Political Strategy for a Permanent Democratic Majority

Political Strategy Notes

At The Wall St.Journal Laura Meckler notes in “Democrats Rethink Social Security Strategy,” that “The liberals’ argument is that Social Security benefits are meager and that people in retirement need more, not less, money. Some also contend that concerns about the program’s solvency are exaggerated. And inside the Democratic Party, that argument is gaining traction. Legislation increasing benefits, and boosting payroll taxes to cover the cost, now has 58 co-sponsors in the House.”
Re legislation giving lawmakers the final say over any nuclear agreement with Iran, Burgess Everett writes at Politico, “Many Democrats are demanding that the measure be amended so it doesn’t kill the deal before it can be finalized by a June 30 deadline. So the onus is on Republicans to work with Democrats — particularly if they want to assemble a 67-vote veto-proof majority — although it’s not clear exactly what legislative changes would preserve the complex and still-evolving agreement.”
“What mainly matters is income growth immediately before the election. And I mean immediately: We’re talking about something less than a year, maybe less than half a year.” — from Paul Krugman’s NYT column on “Economics and Elections.” Krugman mulls over some possible reforms and concludes that there is really no short cut to a better-informed electorate, which requires both improved reporting and a more alert electorate.
All of the caveats about an election 19 months away notwithstanding, Deirdre Shesgreen’s report on a new Quinnipiac poll showing broad-based strength for former Governor Ted Strickland offers well-grounded hope that Dems can pick up a U.S. Senate seat in Ohio.
Here’s hoping Wisconsinites aren’t too distracted by the big March madness upset over KY and making it to the Big Dance, because they have a hugely important election tomorrow. Mitch Smith’s “Wisconsin Supreme Court Election Raises Concerns About Partisanship” at The New York Times reports that out-of-state money has been pouring in to the state to force a hard right turn on the WI high court.

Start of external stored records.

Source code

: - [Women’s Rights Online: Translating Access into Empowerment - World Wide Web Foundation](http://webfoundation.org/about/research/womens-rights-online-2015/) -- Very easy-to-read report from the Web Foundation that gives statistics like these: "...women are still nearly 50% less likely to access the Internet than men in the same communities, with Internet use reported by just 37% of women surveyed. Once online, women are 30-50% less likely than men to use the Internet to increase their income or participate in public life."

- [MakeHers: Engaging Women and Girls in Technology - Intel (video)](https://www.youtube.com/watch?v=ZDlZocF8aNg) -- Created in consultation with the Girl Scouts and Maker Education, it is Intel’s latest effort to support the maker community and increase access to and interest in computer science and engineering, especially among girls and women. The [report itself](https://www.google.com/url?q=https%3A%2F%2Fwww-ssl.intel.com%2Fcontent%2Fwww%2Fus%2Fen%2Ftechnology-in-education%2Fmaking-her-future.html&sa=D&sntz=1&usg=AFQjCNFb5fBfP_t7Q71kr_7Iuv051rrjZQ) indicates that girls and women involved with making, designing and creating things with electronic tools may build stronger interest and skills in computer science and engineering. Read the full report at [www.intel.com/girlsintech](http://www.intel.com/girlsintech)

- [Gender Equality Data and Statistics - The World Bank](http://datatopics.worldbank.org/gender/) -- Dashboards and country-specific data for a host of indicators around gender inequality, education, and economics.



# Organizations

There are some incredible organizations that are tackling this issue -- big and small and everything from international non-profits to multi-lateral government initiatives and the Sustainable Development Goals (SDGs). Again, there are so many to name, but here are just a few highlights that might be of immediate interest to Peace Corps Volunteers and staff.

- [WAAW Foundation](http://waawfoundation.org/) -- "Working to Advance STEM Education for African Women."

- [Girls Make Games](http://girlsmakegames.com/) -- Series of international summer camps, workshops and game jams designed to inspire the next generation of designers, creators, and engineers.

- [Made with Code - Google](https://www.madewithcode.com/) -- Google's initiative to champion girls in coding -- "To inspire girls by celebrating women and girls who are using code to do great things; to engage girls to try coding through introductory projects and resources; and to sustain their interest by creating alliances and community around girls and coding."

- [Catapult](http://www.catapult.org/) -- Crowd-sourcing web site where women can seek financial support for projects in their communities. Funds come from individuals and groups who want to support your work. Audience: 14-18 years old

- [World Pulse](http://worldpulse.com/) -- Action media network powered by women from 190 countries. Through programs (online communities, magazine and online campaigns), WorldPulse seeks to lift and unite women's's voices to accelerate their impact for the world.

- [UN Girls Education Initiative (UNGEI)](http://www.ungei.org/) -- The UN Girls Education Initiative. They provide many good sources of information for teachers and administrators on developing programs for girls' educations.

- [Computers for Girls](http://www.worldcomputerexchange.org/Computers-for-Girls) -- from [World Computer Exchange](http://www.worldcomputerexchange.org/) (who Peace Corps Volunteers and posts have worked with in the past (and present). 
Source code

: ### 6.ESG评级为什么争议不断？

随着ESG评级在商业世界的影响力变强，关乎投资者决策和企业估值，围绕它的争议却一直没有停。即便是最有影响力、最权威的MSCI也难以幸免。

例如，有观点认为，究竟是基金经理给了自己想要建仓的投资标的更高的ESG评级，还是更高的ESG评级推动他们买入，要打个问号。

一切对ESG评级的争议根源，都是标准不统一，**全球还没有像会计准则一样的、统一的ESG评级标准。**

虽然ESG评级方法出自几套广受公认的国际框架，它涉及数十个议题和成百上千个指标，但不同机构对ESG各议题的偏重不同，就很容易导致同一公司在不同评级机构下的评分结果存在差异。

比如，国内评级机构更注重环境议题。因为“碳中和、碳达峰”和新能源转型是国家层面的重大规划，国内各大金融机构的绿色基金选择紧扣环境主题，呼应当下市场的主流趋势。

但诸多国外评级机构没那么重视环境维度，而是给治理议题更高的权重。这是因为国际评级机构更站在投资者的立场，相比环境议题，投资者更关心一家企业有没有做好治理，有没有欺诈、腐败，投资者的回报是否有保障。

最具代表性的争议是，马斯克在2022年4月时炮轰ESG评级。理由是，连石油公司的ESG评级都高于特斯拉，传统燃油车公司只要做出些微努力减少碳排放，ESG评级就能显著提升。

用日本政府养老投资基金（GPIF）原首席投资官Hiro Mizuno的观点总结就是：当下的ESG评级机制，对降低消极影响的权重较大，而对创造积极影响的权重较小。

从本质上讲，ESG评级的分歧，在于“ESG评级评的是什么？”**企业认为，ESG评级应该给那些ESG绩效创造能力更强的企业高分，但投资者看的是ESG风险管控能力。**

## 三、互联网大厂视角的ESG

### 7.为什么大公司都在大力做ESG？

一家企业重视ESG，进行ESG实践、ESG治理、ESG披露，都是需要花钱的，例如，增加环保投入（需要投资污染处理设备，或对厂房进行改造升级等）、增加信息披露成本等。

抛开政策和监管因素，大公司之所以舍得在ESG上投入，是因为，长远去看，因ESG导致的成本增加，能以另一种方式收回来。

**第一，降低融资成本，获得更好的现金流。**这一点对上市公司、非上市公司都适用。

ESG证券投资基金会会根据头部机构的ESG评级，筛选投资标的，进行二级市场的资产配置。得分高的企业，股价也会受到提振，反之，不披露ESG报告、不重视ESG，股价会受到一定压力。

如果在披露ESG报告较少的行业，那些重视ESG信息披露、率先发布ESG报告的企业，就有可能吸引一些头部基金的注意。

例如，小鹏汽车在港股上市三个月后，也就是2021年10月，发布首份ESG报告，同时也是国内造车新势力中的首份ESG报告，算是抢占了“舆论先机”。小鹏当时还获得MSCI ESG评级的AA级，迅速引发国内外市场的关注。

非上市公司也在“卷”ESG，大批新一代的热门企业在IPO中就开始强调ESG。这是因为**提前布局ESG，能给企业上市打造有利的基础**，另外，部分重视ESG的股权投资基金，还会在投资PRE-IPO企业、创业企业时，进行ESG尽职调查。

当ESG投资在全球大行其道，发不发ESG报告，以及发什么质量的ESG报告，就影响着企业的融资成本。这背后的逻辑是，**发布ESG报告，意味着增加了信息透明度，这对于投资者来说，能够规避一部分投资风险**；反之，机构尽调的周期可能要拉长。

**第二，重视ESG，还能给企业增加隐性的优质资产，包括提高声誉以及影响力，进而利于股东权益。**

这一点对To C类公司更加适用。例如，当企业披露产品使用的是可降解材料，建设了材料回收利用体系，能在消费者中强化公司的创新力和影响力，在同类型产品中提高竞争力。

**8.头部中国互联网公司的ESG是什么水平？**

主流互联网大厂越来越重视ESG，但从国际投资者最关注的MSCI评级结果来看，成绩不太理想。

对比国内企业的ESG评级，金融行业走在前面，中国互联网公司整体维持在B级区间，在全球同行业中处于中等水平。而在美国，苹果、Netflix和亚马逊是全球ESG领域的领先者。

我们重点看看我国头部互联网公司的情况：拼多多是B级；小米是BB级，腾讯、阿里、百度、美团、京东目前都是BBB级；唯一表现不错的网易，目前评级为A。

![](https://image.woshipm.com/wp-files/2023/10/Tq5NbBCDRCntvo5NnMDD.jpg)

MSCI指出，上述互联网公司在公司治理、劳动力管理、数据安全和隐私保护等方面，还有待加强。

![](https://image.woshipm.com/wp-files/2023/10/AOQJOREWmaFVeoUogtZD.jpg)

In another potentially transformative election tomorrow, watch Ferguson, MO for an object demonstration of the power of increasing African American voter turnout. A political earthquake in Ferguson just might reverberate elsewhere. Lauren Victoria Burke sets the stage at The Root.
Amrita Jayakumar explains how “Technology aims to improve the voting experience” in her WaPo syndicated article. There’s a lot of room for improvement, considering that only 21 states provide on-line registration.
Davide Weigels’ Bloomberg post “Rand Paul and the GOP’s New Civil Rights Movement” reviews the skepticism about Paul’s and the GOP’s outreach to African American voters with respect to criminal justice reform. I’m thinking Paul is trying to fog over his opposition to the Civil Right Act of 1964 and his father’s racist newsletter.
Jonathan Chait has an amusing goof on conservatives’ tortured conflating of the debates about the Iran nuclear program agreement and Indiana’s LGBT discrimination dust-up. Teaser: “Both places begin with “I,” and are in the news, and have leaders who care about religion. It’s basically the same thing.”